A salary grade scale is a pay format where employees are placed within a pay level based on their education and work experience. Each job within the organization is placed at a specific pay grade so that both internal and external equity are balanced.
Designing a pay plan or pay schedule for a large company with many employees across varying fields and levels of expertise can be challenging. There are several compensation structures that can make this task easier for an HR professional.
If you want to know which salary grading scale is best for your organization, you must first understand the difference between pay grades, salary ranges, and pay bands.
Salary range (also known as pay scale) is a basic pay structure used to determine pay wage within an organization. It is a general range of salaries that sets salary expectations within a specific field.
The median salary is the midpoint of that pay range. Employers can use these numbers to assure that each employee is being paid appropriately compared to their peers – both internally within their company, and externally compared to other similar workers.

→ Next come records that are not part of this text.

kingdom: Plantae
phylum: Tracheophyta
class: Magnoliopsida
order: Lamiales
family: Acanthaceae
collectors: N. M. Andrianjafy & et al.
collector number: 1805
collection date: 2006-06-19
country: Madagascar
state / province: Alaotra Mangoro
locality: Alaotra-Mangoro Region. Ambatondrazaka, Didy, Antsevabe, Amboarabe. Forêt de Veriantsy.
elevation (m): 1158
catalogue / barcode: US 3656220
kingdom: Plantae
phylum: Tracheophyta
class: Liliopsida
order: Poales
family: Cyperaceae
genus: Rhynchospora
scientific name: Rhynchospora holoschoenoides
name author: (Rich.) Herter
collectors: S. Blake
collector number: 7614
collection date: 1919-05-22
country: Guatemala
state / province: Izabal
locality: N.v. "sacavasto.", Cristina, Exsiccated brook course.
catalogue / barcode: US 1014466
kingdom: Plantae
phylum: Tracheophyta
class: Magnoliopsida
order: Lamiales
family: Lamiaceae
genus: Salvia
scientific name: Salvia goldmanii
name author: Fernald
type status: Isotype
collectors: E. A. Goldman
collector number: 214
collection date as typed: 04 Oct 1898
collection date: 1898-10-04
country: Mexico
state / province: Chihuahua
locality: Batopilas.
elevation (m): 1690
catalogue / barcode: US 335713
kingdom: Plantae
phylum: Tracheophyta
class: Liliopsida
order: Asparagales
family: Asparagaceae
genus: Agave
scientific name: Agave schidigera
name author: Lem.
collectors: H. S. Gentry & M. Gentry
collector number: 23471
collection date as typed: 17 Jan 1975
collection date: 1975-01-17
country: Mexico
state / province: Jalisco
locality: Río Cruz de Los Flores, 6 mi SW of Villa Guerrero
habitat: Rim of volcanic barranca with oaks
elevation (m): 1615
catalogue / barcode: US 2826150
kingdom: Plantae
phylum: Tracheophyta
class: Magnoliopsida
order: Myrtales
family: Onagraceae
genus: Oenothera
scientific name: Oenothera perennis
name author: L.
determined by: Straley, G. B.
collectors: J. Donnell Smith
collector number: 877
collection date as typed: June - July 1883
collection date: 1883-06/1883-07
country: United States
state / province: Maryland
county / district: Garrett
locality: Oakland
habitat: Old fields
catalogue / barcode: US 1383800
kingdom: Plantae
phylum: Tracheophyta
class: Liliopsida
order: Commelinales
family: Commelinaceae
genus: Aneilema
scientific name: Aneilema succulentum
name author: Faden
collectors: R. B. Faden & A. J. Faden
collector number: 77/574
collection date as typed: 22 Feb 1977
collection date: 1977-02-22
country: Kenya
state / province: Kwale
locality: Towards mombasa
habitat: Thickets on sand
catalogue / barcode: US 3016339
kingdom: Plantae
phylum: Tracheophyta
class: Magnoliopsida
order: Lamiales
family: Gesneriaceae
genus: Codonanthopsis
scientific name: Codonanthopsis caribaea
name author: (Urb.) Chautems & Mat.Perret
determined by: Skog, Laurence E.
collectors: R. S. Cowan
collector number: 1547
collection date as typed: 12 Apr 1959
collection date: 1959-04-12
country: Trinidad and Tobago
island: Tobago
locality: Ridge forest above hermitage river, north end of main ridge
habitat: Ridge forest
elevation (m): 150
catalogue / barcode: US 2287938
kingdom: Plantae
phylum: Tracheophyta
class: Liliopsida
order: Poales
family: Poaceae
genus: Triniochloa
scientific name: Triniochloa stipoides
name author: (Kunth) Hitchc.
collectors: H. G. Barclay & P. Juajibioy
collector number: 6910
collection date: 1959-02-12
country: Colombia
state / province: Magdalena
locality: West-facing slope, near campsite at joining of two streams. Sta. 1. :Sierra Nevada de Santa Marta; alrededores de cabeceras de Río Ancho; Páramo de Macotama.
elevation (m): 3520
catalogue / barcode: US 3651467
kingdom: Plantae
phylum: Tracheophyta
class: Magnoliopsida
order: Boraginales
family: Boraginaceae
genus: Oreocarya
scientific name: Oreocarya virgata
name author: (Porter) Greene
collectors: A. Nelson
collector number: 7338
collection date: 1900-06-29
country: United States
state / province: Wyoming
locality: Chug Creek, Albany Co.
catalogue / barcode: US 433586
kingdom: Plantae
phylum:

Salary Grade Example of Salary Ranges:
Within their CompAnalyst software, Salary.com provides a pay range for most professions with salary wage information ranging from the 5th to the 75th percentile in a given profession, as well as providing the average salary. This scale represents what each percent of those working within a field earned for salary within the year.
Pay grades are usually expressed in terms of a range of salaries, from the lowest pay wage level to the highest pay wage level, based on credentials and experience. There is typically a formal process to determine where each job fits within each grade of the pay scale. This process is often based on a point system as a fair way to evaluate jobs.
Pay grades are often used by government agencies and companies to determine the amount to pay employees within a specific field. Each pay grade is typically created based on experience and education.
Salary Grade Example of Pay Grades:
In the public sector, the Step 1 GS-4 pay grade generally is an entry-level position that starts with an hourly base pay of $11.98 per hour. In comparison, the Step 1 GS-12 pay grade is generally held by white-collar employees in mid-level positions beginning with an hourly base pay of $30.47 per hour.
GS-12 is the 12th paygrade in the General Schedule (GS) payscale, and also the highest grade one can achieve before the position becomes "Career Competitive," meaning the position must be listed on USAJobs.gov and available to qualified U.S. citizens to apply.
Pay bands are similar to pay grades, but they represent a broader way to determine pay grades. And when these salary bands become extremely wide, it is referred to as broadbanding.
Although a pay grade may be narrowly defined by a point system, a pay band may encompass just one, or multiple pay grades.
Salary Grade Example of Pay Bands:
One pay band may include grades one, two, three, and four of a pay grade, while another pay band may include grades five and six.